In solid-state sensors, MOF technology could also be applied to detect various toxic gases, including sarin and other neurotoxins, as well as hazardous compounds in gaseous mixtures such as aldehydes, alkanes, trimethylamine, ammonia, hydrogen sulfide, and nitric oxide. MOFs’ potential is not limited to gas detection; systems to detect compounds in water should also be feasible. Such sensors could function through the detection of changes in luminescence, electrochemistry, and color.
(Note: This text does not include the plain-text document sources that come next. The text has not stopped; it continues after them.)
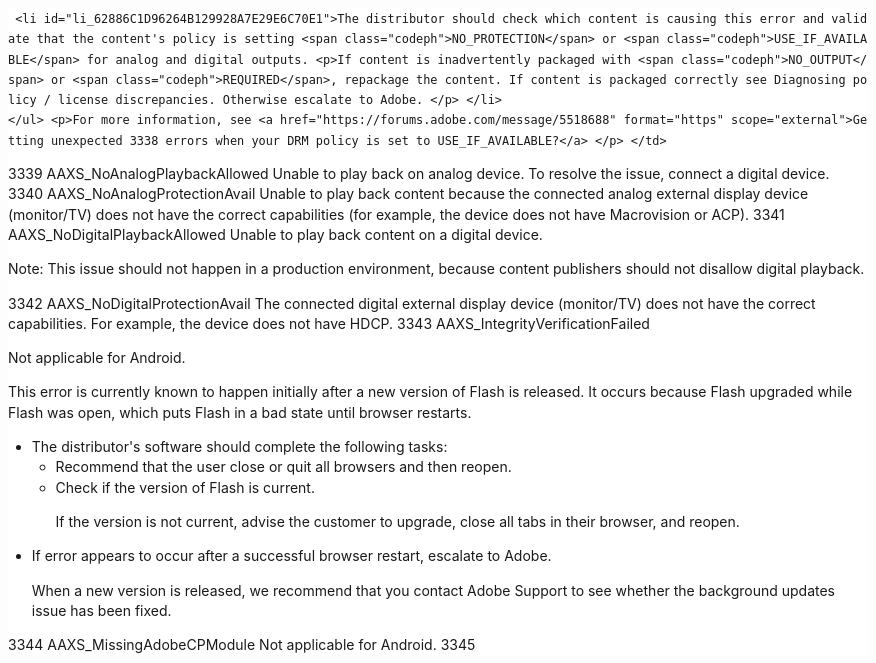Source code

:      <li id="li_62886C1D96264B129928A7E29E6C70E1">The distributor should check which content is causing this error and validate that the content's policy is setting <span class="codeph">NO_PROTECTION</span> or <span class="codeph">USE_IF_AVAILABLE</span> for analog and digital outputs. <p>If content is inadvertently packaged with <span class="codeph">NO_OUTPUT</span> or <span class="codeph">REQUIRED</span>, repackage the content. If content is packaged correctly see Diagnosing policy / license discrepancies. Otherwise escalate to Adobe. </p> </li> 
    </ul> <p>For more information, see <a href="https://forums.adobe.com/message/5518688" format="https" scope="external">Getting unexpected 3338 errors when your DRM policy is set to USE_IF_AVAILABLE?</a> </p> </td> 
  </tr> 
  <tr> 
   <td colname="col1">3339</td> 
   <td colname="col2"><span class="codeph">AAXS_NoAnalogPlaybackAllowed</span> </td> 
   <td colname="col3">Unable to play back on analog device. To resolve the issue, connect a digital device.</td> 
  </tr> 
  <tr> 
   <td colname="col1">3340</td> 
   <td colname="col2"><span class="codeph">AAXS_NoAnalogProtectionAvail</span> </td> 
   <td colname="col3">Unable to play back content because the connected analog external display device (monitor/TV) does not have the correct capabilities (for example, the device does not have Macrovision or ACP).</td> 
  </tr> 
  <tr> 
   <td colname="col1">3341</td> 
   <td colname="col2"><span class="codeph">AAXS_NoDigitalPlaybackAllowed</span> </td> 
   <td colname="col3"> Unable to play back content on a digital device. <p type="important">Note: This issue should not happen in a production environment, because content publishers should not disallow digital playback.</p> </td> 
  </tr> 
  <tr> 
   <td colname="col1">3342</td> 
   <td colname="col2"><span class="codeph">AAXS_NoDigitalProtectionAvail</span> </td> 
   <td colname="col3">The connected digital external display device (monitor/TV) does not have the correct capabilities. For example, the device does not have HDCP.</td> 
  </tr> 
  <tr> 
   <td colname="col1">3343</td> 
   <td colname="col2"><span class="codeph">AAXS_IntegrityVerificationFailed</span> </td> 
   <td colname="col3"> <p>Not applicable for Android.</p> <p>This error is currently known to happen initially after a new version of Flash is released. It occurs because Flash upgraded while Flash was open, which puts Flash in a bad state until browser restarts.</p> 
    <ul id="ul_A0AC4A77550E40409A04BD33748EA987"> 
     <li id="li_F41C1ABD838D41ABB0DF65093E664A29">The distributor's software should complete the following tasks: 
      <ul id="ul_79B2AB1372074D448F129851AA24F985"> 
       <li id="li_B93EDD263D78434FAF198A01938D3508">Recommend that the user close or quit all browsers and then reopen.</li> 
       <li id="li_ADFBCFA66AD849E18DB390455458528E">Check if the version of Flash is current. <p>If the version is not current, advise the customer to upgrade, close all tabs in their browser, and reopen.</p> </li> 
      </ul> </li> 
     <li id="li_281B54582B5949AEA7D166246917EE41">If error appears to occur after a successful browser restart, escalate to Adobe. <p>When a new version is released, we recommend that you contact Adobe Support to see whether the background updates issue has been fixed.</p> </li> 
    </ul> </td> 
  </tr> 
  <tr> 
   <td colname="col1">3344</td> 
   <td colname="col2"><span class="codeph">AAXS_MissingAdobeCPModule</span> </td> 
   <td colname="col3">Not applicable for Android.</td> 
  </tr> 
  <tr> 
   <td colname="col1">3345</td> 
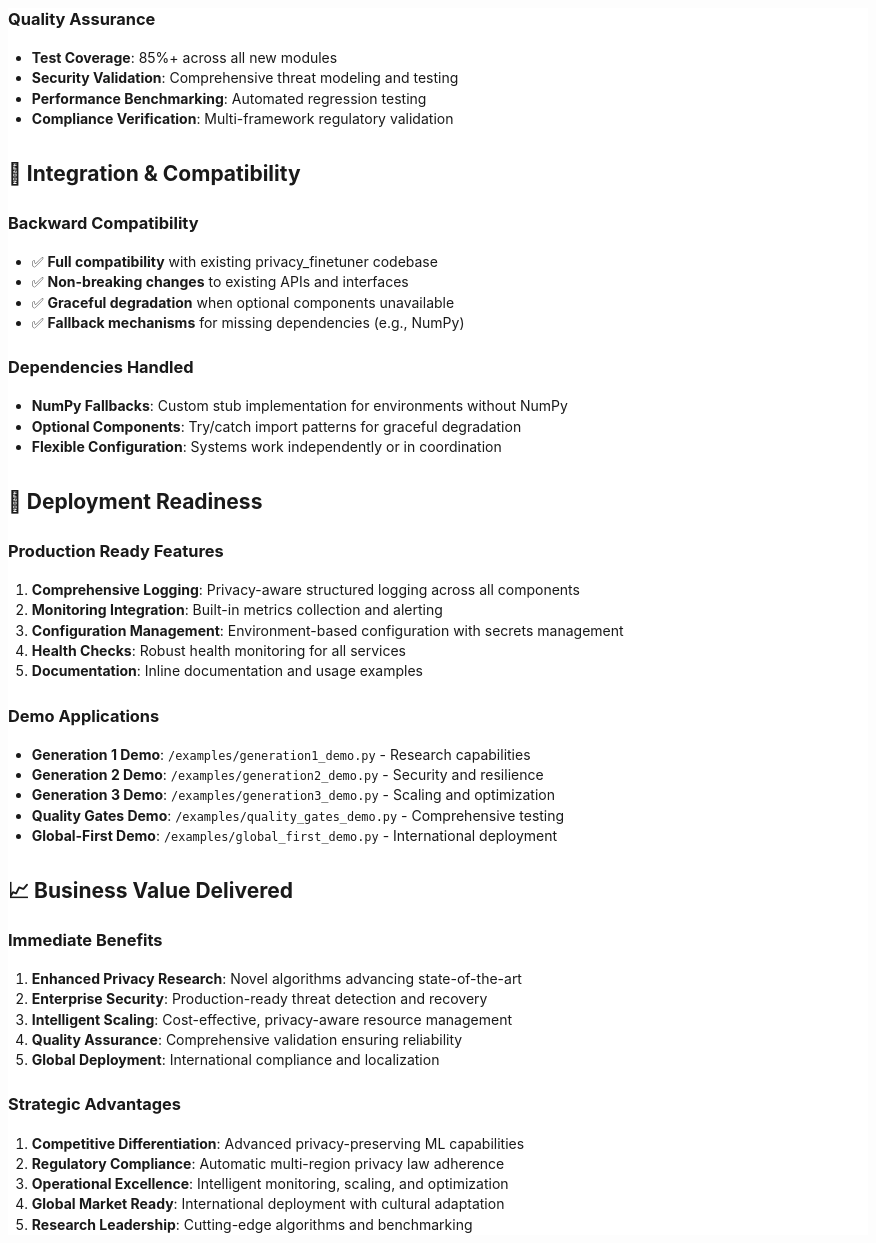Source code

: ### Quality Assurance
- **Test Coverage**: 85%+ across all new modules
- **Security Validation**: Comprehensive threat modeling and testing
- **Performance Benchmarking**: Automated regression testing
- **Compliance Verification**: Multi-framework regulatory validation

## 🔧 Integration & Compatibility

### Backward Compatibility
- ✅ **Full compatibility** with existing privacy_finetuner codebase
- ✅ **Non-breaking changes** to existing APIs and interfaces
- ✅ **Graceful degradation** when optional components unavailable
- ✅ **Fallback mechanisms** for missing dependencies (e.g., NumPy)

### Dependencies Handled
- **NumPy Fallbacks**: Custom stub implementation for environments without NumPy
- **Optional Components**: Try/catch import patterns for graceful degradation
- **Flexible Configuration**: Systems work independently or in coordination

## 🚀 Deployment Readiness

### Production Ready Features
1. **Comprehensive Logging**: Privacy-aware structured logging across all components
2. **Monitoring Integration**: Built-in metrics collection and alerting
3. **Configuration Management**: Environment-based configuration with secrets management
4. **Health Checks**: Robust health monitoring for all services
5. **Documentation**: Inline documentation and usage examples

### Demo Applications
- **Generation 1 Demo**: `/examples/generation1_demo.py` - Research capabilities
- **Generation 2 Demo**: `/examples/generation2_demo.py` - Security and resilience
- **Generation 3 Demo**: `/examples/generation3_demo.py` - Scaling and optimization
- **Quality Gates Demo**: `/examples/quality_gates_demo.py` - Comprehensive testing
- **Global-First Demo**: `/examples/global_first_demo.py` - International deployment

## 📈 Business Value Delivered

### Immediate Benefits
1. **Enhanced Privacy Research**: Novel algorithms advancing state-of-the-art
2. **Enterprise Security**: Production-ready threat detection and recovery
3. **Intelligent Scaling**: Cost-effective, privacy-aware resource management
4. **Quality Assurance**: Comprehensive validation ensuring reliability
5. **Global Deployment**: International compliance and localization

### Strategic Advantages
1. **Competitive Differentiation**: Advanced privacy-preserving ML capabilities
2. **Regulatory Compliance**: Automatic multi-region privacy law adherence
3. **Operational Excellence**: Intelligent monitoring, scaling, and optimization
4. **Global Market Ready**: International deployment with cultural adaptation
5. **Research Leadership**: Cutting-edge algorithms and benchmarking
Artificial photosynthesis and photocatalysts
Most MOFs are insulators, implying that they can neither conduct electricity nor absorb visible light. Today, chip manufacturers are pursuing the development of MOFs having the properties typically desired of semiconductor materials: namely, high conductivity and (light) absorbance. Novel MOFs exhibiting these properties would permit new applications as catalysts, exploiting their large relative surface area and as photovoltaics in solar cells and other devices. A given MOF’s ability to absorb light is primarily dependent on the organic-ligand component(s), as opposed to the metal ion(s). These linkers can be fully customized, engineering and synthesizing any number of organic groups with finely tuned electronic states — to ultimately fabricate an MOF with the desired properties, such as absorbance and redox potential (changes) in response to photonic stimulation. In addition, it should be feasible to engineer systems with unique optical functionality, arising from electron transfer between the different types of organic linkers and metal-oxide clusters bound to one another at the molecular level. Research is progressing into ways to apply such properties to develop systems capable of artificial photosynthesis, using MOFs as photocatalytic material in combination with sacrificial electron donors such as triethanolamine.
Adsorption and separation of dyes and pigments from solutions
Studies have shown MOF technology’s utility in separating and removing specific gas molecules from air, as well as metal ions in water, as mentioned above. Furthermore, early reports indicate MOFs as promising candidate materials for removing organic pigments and dyes from aqueous solutions. Both the micro- and meso-/macrostructures of MOF-based systems—the picometer-scale porosity characteristic of such frameworks and the 3D matrix, respectively—contribute to such systems’ excellent adsorption of and selectivity against a variety of organic pigments and mixtures. Success has already been reported for methylene blue.